Alors que les uns et les autres s’empoignent, du côté du président de la République c’est motus et bouche cousue. Devant la conférence sur les investissements du secteur privé dans la région des Grands Lacs, il a superbement ignoré tous les défis qui l’attendent, aussi bien en termes de dialogue que d’élections. Bien au contraire, il a affiché un optimisme dont lui seul détient le secret. « Le Congo va mieux », a indiqué le chef de l’Etat, faisant fi des regards de Congolais qui veulent entendre leur chef prononcer un message d’espoir à même de désamorcer la bombe qui pourrait exploser à tout moment.
Le silence de Kabila est si pesant qu’il ne manquera pas d’impacter négativement sur la marche du pays, au moment où la RDC cherche à s’engager résolument dans la voie de l’émergence.
LES SAGES CONSEILS DE PERRIELO
Devant la presse, l’envoyé spécial des Etats-Unis dans les Grands Lacs, Thomas Perriello, l’a redit « Lorsque des individus essaient de conserver le pouvoir et de modifier les règles, cela déstabilise l’économie », a dit l’émissaire de Barack Obama
Et de poursuivre : « D’autre part, quand les gens respectent les Constitutions, les investisseurs peuvent commencer à comprendre qu’il n’y aura pas de nouvelle crise tous les cinq ou dix ans, mais peuvent commencer à voir une vision à plus long terme dans le pays ».
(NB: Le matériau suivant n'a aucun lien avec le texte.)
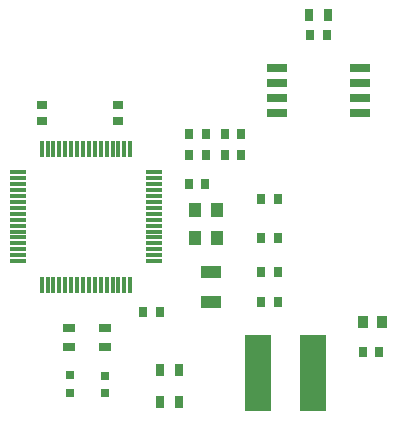
<source format=gbr>
%TF.GenerationSoftware,KiCad,Pcbnew,(6.0.5)*%
%TF.CreationDate,2022-06-16T15:32:05-04:00*%
%TF.ProjectId,pq-cdh,70712d63-6468-42e6-9b69-6361645f7063,V0.2.0*%
%TF.SameCoordinates,Original*%
%TF.FileFunction,Paste,Top*%
%TF.FilePolarity,Positive*%
%FSLAX46Y46*%
G04 Gerber Fmt 4.6, Leading zero omitted, Abs format (unit mm)*
G04 Created by KiCad (PCBNEW (6.0.5)) date 2022-06-16 15:32:05*
%MOMM*%
%LPD*%
G01*
G04 APERTURE LIST*
%ADD10R,0.800000X1.000000*%
%ADD11R,0.940000X0.750000*%
%ADD12R,0.900000X1.000000*%
%ADD13R,0.750000X0.940000*%
%ADD14R,1.475000X0.300000*%
%ADD15R,0.300000X1.475000*%
%ADD16R,1.000000X0.800000*%
%ADD17R,1.800000X1.000000*%
%ADD18R,0.800000X0.800000*%
%ADD19R,1.785000X0.650000*%
%ADD20R,1.100000X1.300000*%
%ADD21R,2.300000X6.400000*%
G04 APERTURE END LIST*
D10*
%TO.C,R5*%
X166800000Y-90900000D03*
X165200000Y-90900000D03*
%TD*%
D11*
%TO.C,C2*%
X142560000Y-99860000D03*
X142560000Y-98460000D03*
%TD*%
D12*
%TO.C,FB1*%
X171360000Y-116890000D03*
X169760000Y-116890000D03*
%TD*%
D13*
%TO.C,C10*%
X161130000Y-106495000D03*
X162530000Y-106495000D03*
%TD*%
D14*
%TO.C,IC1*%
X152048000Y-111710000D03*
X152048000Y-111210000D03*
X152048000Y-110710000D03*
X152048000Y-110210000D03*
X152048000Y-109710000D03*
X152048000Y-109210000D03*
X152048000Y-108710000D03*
X152048000Y-108210000D03*
X152048000Y-107710000D03*
X152048000Y-107210000D03*
X152048000Y-106710000D03*
X152048000Y-106210000D03*
X152048000Y-105710000D03*
X152048000Y-105210000D03*
X152048000Y-104710000D03*
X152048000Y-104210000D03*
D15*
X150060000Y-102222000D03*
X149560000Y-102222000D03*
X149060000Y-102222000D03*
X148560000Y-102222000D03*
X148060000Y-102222000D03*
X147560000Y-102222000D03*
X147060000Y-102222000D03*
X146560000Y-102222000D03*
X146060000Y-102222000D03*
X145560000Y-102222000D03*
X145060000Y-102222000D03*
X144560000Y-102222000D03*
X144060000Y-102222000D03*
X143560000Y-102222000D03*
X143060000Y-102222000D03*
X142560000Y-102222000D03*
D14*
X140572000Y-104210000D03*
X140572000Y-104710000D03*
X140572000Y-105210000D03*
X140572000Y-105710000D03*
X140572000Y-106210000D03*
X140572000Y-106710000D03*
X140572000Y-107210000D03*
X140572000Y-107710000D03*
X140572000Y-108210000D03*
X140572000Y-108710000D03*
X140572000Y-109210000D03*
X140572000Y-109710000D03*
X140572000Y-110210000D03*
X140572000Y-110710000D03*
X140572000Y-111210000D03*
X140572000Y-111710000D03*
D15*
X142560000Y-113698000D03*
X143060000Y-113698000D03*
X143560000Y-113698000D03*
X144060000Y-113698000D03*
X144560000Y-113698000D03*
X145060000Y-113698000D03*
X145560000Y-113698000D03*
X146060000Y-113698000D03*
X146560000Y-113698000D03*
X147060000Y-113698000D03*
X147560000Y-113698000D03*
X148060000Y-113698000D03*
X148560000Y-113698000D03*
X149060000Y-113698000D03*
X149560000Y-113698000D03*
X150060000Y-113698000D03*
%TD*%
D13*
%TO.C,C11*%
X161130000Y-109715000D03*
X162530000Y-109715000D03*
%TD*%
D16*
%TO.C,R2*%
X147910000Y-117360000D03*
X147910000Y-118960000D03*
%TD*%
D11*
%TO.C,C3*%
X149060000Y-99860000D03*
X149060000Y-98460000D03*
%TD*%
D17*
%TO.C,Y2*%
X156920000Y-115210000D03*
X156920000Y-112660000D03*
%TD*%
D13*
%TO.C,C12*%
X161130000Y-112660000D03*
X162530000Y-112660000D03*
%TD*%
D18*
%TO.C,LED1*%
X144920000Y-122880000D03*
X144920000Y-121380000D03*
%TD*%
D10*
%TO.C,R3*%
X154150000Y-120920000D03*
X152550000Y-120920000D03*
%TD*%
D13*
%TO.C,C8*%
X158070000Y-102750000D03*
X159470000Y-102750000D03*
%TD*%
%TO.C,C5*%
X155070000Y-102750000D03*
X156470000Y-102750000D03*
%TD*%
D19*
%TO.C,IC2*%
X162476500Y-95360000D03*
X162476500Y-96630000D03*
X162476500Y-97900000D03*
X162476500Y-99170000D03*
X169540500Y-99170000D03*
X169540500Y-97900000D03*
X169540500Y-96630000D03*
X169540500Y-95360000D03*
%TD*%
D20*
%TO.C,Y1*%
X157410000Y-109720000D03*
X157410000Y-107420000D03*
X155510000Y-107420000D03*
X155510000Y-109720000D03*
%TD*%
D13*
%TO.C,C7*%
X158070000Y-100950000D03*
X159470000Y-100950000D03*
%TD*%
%TO.C,C1*%
X169760000Y-119430000D03*
X171160000Y-119430000D03*
%TD*%
%TO.C,C6*%
X155070000Y-100950000D03*
X156470000Y-100950000D03*
%TD*%
D16*
%TO.C,R1*%
X144910000Y-117360000D03*
X144910000Y-118960000D03*
%TD*%
D10*
%TO.C,R4*%
X152550000Y-123610000D03*
X154150000Y-123610000D03*
%TD*%
D13*
%TO.C,C13*%
X161130000Y-115210000D03*
X162530000Y-115210000D03*
%TD*%
%TO.C,C4*%
X151150000Y-116000000D03*
X152550000Y-116000000D03*
%TD*%
%TO.C,C9*%
X155020000Y-105150000D03*
X156420000Y-105150000D03*
%TD*%
D18*
%TO.C,LED2*%
X147910000Y-122900000D03*
X147910000Y-121400000D03*
%TD*%
D13*
%TO.C,C14*%
X166700000Y-92535000D03*
X165300000Y-92535000D03*
%TD*%
D21*
%TO.C,C15*%
X160900000Y-121200000D03*
X165500000Y-121200000D03*
%TD*%
M02*

</source>
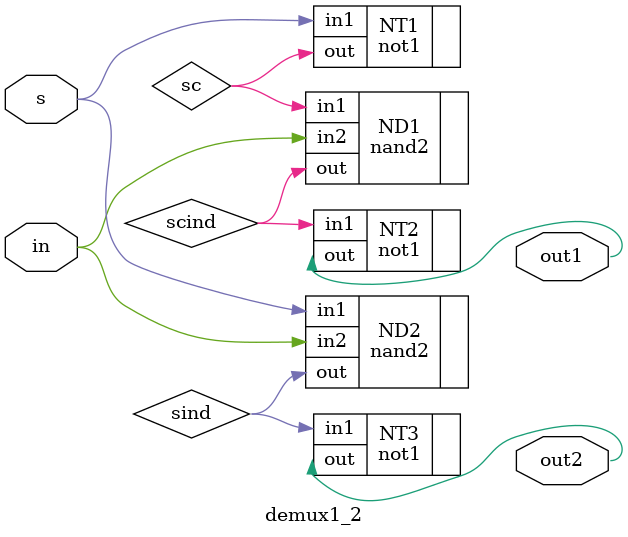
<source format=v>
module demux1_2 (in, s, out1, out2);
    input in;
    input s;
    output out1;
    output out2;

    wire sc;
    not1 NT1(.in1(s), .out(sc));
    
    wire scind;
    nand2 ND1(.in1(sc), .in2(in), .out(scind));
    not1 NT2(.in1(scind), .out(out1));

    wire sind;
    nand2 ND2(.in1(s), .in2(in), .out(sind));
    not1 NT3(.in1(sind), .out(out2));
endmodule 
</source>
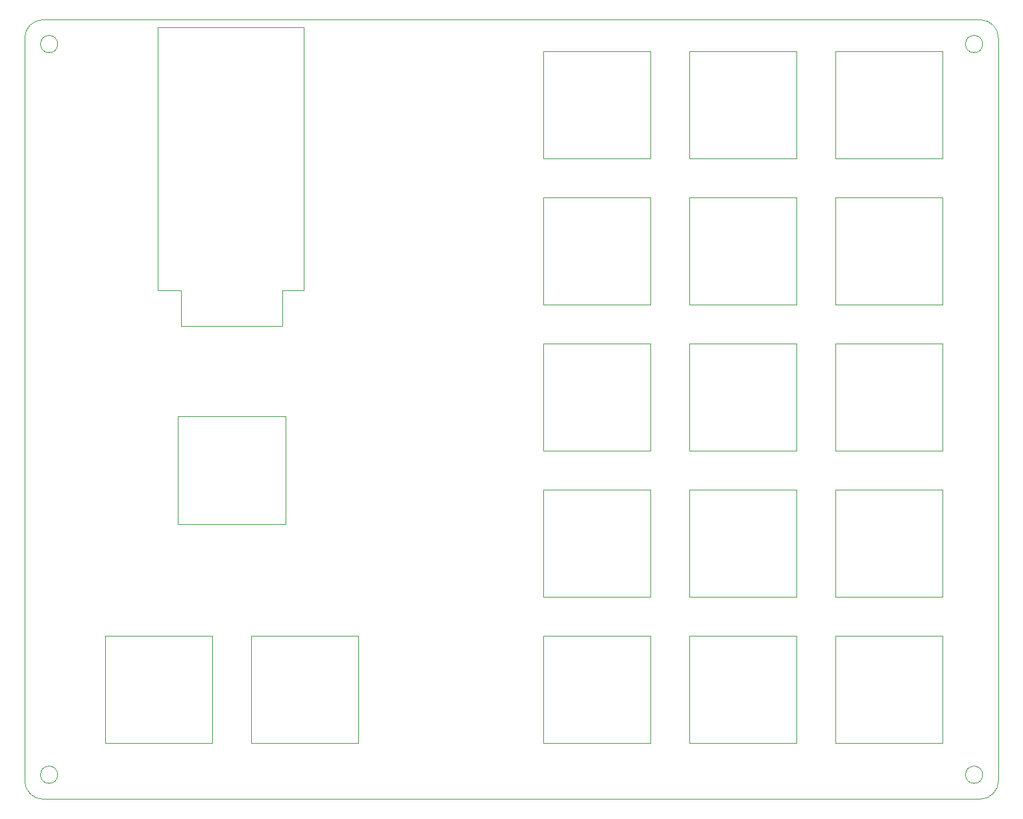
<source format=gbr>
%TF.GenerationSoftware,KiCad,Pcbnew,(5.1.10)-1*%
%TF.CreationDate,2021-08-05T22:39:10+03:00*%
%TF.ProjectId,plate-maker,706c6174-652d-46d6-916b-65722e6b6963,rev?*%
%TF.SameCoordinates,Original*%
%TF.FileFunction,Profile,NP*%
%FSLAX46Y46*%
G04 Gerber Fmt 4.6, Leading zero omitted, Abs format (unit mm)*
G04 Created by KiCad (PCBNEW (5.1.10)-1) date 2021-08-05 22:39:10*
%MOMM*%
%LPD*%
G01*
G04 APERTURE LIST*
%TA.AperFunction,Profile*%
%ADD10C,0.050000*%
%TD*%
%TA.AperFunction,Profile*%
%ADD11C,0.100000*%
%TD*%
%TA.AperFunction,Profile*%
%ADD12C,0.120000*%
%TD*%
G04 APERTURE END LIST*
D10*
X44196000Y-84455000D02*
X44196000Y-89154000D01*
X41148000Y-84455000D02*
X44196000Y-84455000D01*
X41148000Y-50165000D02*
X41148000Y-84455000D01*
X60198000Y-50165000D02*
X41148000Y-50165000D01*
X60198000Y-84455000D02*
X60198000Y-50165000D01*
X57404000Y-84455000D02*
X60198000Y-84455000D01*
X57404000Y-89154000D02*
X57404000Y-84455000D01*
X44831000Y-89154000D02*
X44196000Y-89154000D01*
X44831000Y-89154000D02*
X57404000Y-89154000D01*
X148760032Y-147637500D02*
G75*
G03*
X148760032Y-147637500I-1122532J0D01*
G01*
X28110032Y-147637500D02*
G75*
G03*
X28110032Y-147637500I-1122532J0D01*
G01*
X148760032Y-52387500D02*
G75*
G03*
X148760032Y-52387500I-1122532J0D01*
G01*
X28110032Y-52387500D02*
G75*
G03*
X28110032Y-52387500I-1122532J0D01*
G01*
X26193750Y-150812500D02*
G75*
G02*
X23812500Y-148431250I0J2381250D01*
G01*
X23812500Y-51593750D02*
G75*
G02*
X26193750Y-49212500I2381250J0D01*
G01*
X148431250Y-49212500D02*
G75*
G02*
X150812500Y-51593750I0J-2381250D01*
G01*
X150812500Y-148431250D02*
G75*
G02*
X148431250Y-150812500I-2381250J0D01*
G01*
D11*
X150812500Y-51593750D02*
X150812500Y-148431250D01*
X26193750Y-49212500D02*
X148431250Y-49212500D01*
X23812500Y-148431250D02*
X23812500Y-51593750D01*
X148431250Y-150812500D02*
X26193750Y-150812500D01*
D12*
%TO.C,SW1*%
X43800000Y-100950000D02*
X43800000Y-114950000D01*
X43800000Y-114950000D02*
X57800000Y-114950000D01*
X57800000Y-114950000D02*
X57800000Y-100950000D01*
X57800000Y-100950000D02*
X43800000Y-100950000D01*
%TO.C,SW17*%
X129525000Y-110475000D02*
X129525000Y-124475000D01*
X129525000Y-124475000D02*
X143525000Y-124475000D01*
X143525000Y-124475000D02*
X143525000Y-110475000D01*
X143525000Y-110475000D02*
X129525000Y-110475000D01*
%TO.C,SW2*%
X34275000Y-129525000D02*
X34275000Y-143525000D01*
X34275000Y-143525000D02*
X48275000Y-143525000D01*
X48275000Y-143525000D02*
X48275000Y-129525000D01*
X48275000Y-129525000D02*
X34275000Y-129525000D01*
%TO.C,SW3*%
X53325000Y-129525000D02*
X53325000Y-143525000D01*
X53325000Y-143525000D02*
X67325000Y-143525000D01*
X67325000Y-143525000D02*
X67325000Y-129525000D01*
X67325000Y-129525000D02*
X53325000Y-129525000D01*
%TO.C,SW4*%
X91425000Y-53325000D02*
X91425000Y-67325000D01*
X91425000Y-67325000D02*
X105425000Y-67325000D01*
X105425000Y-67325000D02*
X105425000Y-53325000D01*
X105425000Y-53325000D02*
X91425000Y-53325000D01*
%TO.C,SW5*%
X91425000Y-72375000D02*
X91425000Y-86375000D01*
X91425000Y-86375000D02*
X105425000Y-86375000D01*
X105425000Y-86375000D02*
X105425000Y-72375000D01*
X105425000Y-72375000D02*
X91425000Y-72375000D01*
%TO.C,SW6*%
X91425000Y-91425000D02*
X91425000Y-105425000D01*
X91425000Y-105425000D02*
X105425000Y-105425000D01*
X105425000Y-105425000D02*
X105425000Y-91425000D01*
X105425000Y-91425000D02*
X91425000Y-91425000D01*
%TO.C,SW7*%
X91425000Y-110475000D02*
X91425000Y-124475000D01*
X91425000Y-124475000D02*
X105425000Y-124475000D01*
X105425000Y-124475000D02*
X105425000Y-110475000D01*
X105425000Y-110475000D02*
X91425000Y-110475000D01*
%TO.C,SW8*%
X91425000Y-129525000D02*
X91425000Y-143525000D01*
X91425000Y-143525000D02*
X105425000Y-143525000D01*
X105425000Y-143525000D02*
X105425000Y-129525000D01*
X105425000Y-129525000D02*
X91425000Y-129525000D01*
%TO.C,SW9*%
X110475000Y-53325000D02*
X110475000Y-67325000D01*
X110475000Y-67325000D02*
X124475000Y-67325000D01*
X124475000Y-67325000D02*
X124475000Y-53325000D01*
X124475000Y-53325000D02*
X110475000Y-53325000D01*
%TO.C,SW10*%
X110475000Y-72375000D02*
X110475000Y-86375000D01*
X110475000Y-86375000D02*
X124475000Y-86375000D01*
X124475000Y-86375000D02*
X124475000Y-72375000D01*
X124475000Y-72375000D02*
X110475000Y-72375000D01*
%TO.C,SW11*%
X110475000Y-91425000D02*
X110475000Y-105425000D01*
X110475000Y-105425000D02*
X124475000Y-105425000D01*
X124475000Y-105425000D02*
X124475000Y-91425000D01*
X124475000Y-91425000D02*
X110475000Y-91425000D01*
%TO.C,SW12*%
X110475000Y-110475000D02*
X110475000Y-124475000D01*
X110475000Y-124475000D02*
X124475000Y-124475000D01*
X124475000Y-124475000D02*
X124475000Y-110475000D01*
X124475000Y-110475000D02*
X110475000Y-110475000D01*
%TO.C,SW13*%
X110475000Y-129525000D02*
X110475000Y-143525000D01*
X110475000Y-143525000D02*
X124475000Y-143525000D01*
X124475000Y-143525000D02*
X124475000Y-129525000D01*
X124475000Y-129525000D02*
X110475000Y-129525000D01*
%TO.C,SW14*%
X129525000Y-53325000D02*
X129525000Y-67325000D01*
X129525000Y-67325000D02*
X143525000Y-67325000D01*
X143525000Y-67325000D02*
X143525000Y-53325000D01*
X143525000Y-53325000D02*
X129525000Y-53325000D01*
%TO.C,SW15*%
X129525000Y-72375000D02*
X129525000Y-86375000D01*
X129525000Y-86375000D02*
X143525000Y-86375000D01*
X143525000Y-86375000D02*
X143525000Y-72375000D01*
X143525000Y-72375000D02*
X129525000Y-72375000D01*
%TO.C,SW16*%
X129525000Y-91425000D02*
X129525000Y-105425000D01*
X129525000Y-105425000D02*
X143525000Y-105425000D01*
X143525000Y-105425000D02*
X143525000Y-91425000D01*
X143525000Y-91425000D02*
X129525000Y-91425000D01*
%TO.C,SW18*%
X129525000Y-129525000D02*
X129525000Y-143525000D01*
X129525000Y-143525000D02*
X143525000Y-143525000D01*
X143525000Y-143525000D02*
X143525000Y-129525000D01*
X143525000Y-129525000D02*
X129525000Y-129525000D01*
%TD*%
M02*

</source>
Avant lui, Ban Ki-moon, secrétaire général des Nations unies, a prodigué les mêmes conseils. Mais, Kabila a préféré aller demander conseil au président du Congo/Brazzaville, Denis Sassou Nguesso - celui-là même qui venait quelques mois plutôt de réussir son coup, en faisant passer sa réforme de la Constitution.
En effet, toutes les voix de l’extérieur - en grand déphasage avec sa vision - n’influencent pas sa politique. Comme Nkurunziza au Burundi, Kagame au Rwanda, Museveni en Ouganda ou Sassou au Congo/Brazzaville, Joseph Kabila cherche plutôt à s’entourer des alliés qui ont réussi dans leurs pays respectifs ce qu’il espère réaliser en RDC, c’est-à-dire contourner la Constitution pour rempiler. Et dire qu’en ce moment précis le navire « RDC» navigue dans des eaux troubles, sans assurance d’un lendemain meilleur et apaisé. Or il suffit de se plier librement aux règles du jeu ; celles consignées dans la Constitution du 18 février 2006 que la voie soit dégagée aussi bien la tenue du dialogue que celle d’éjections essentielles en 2016.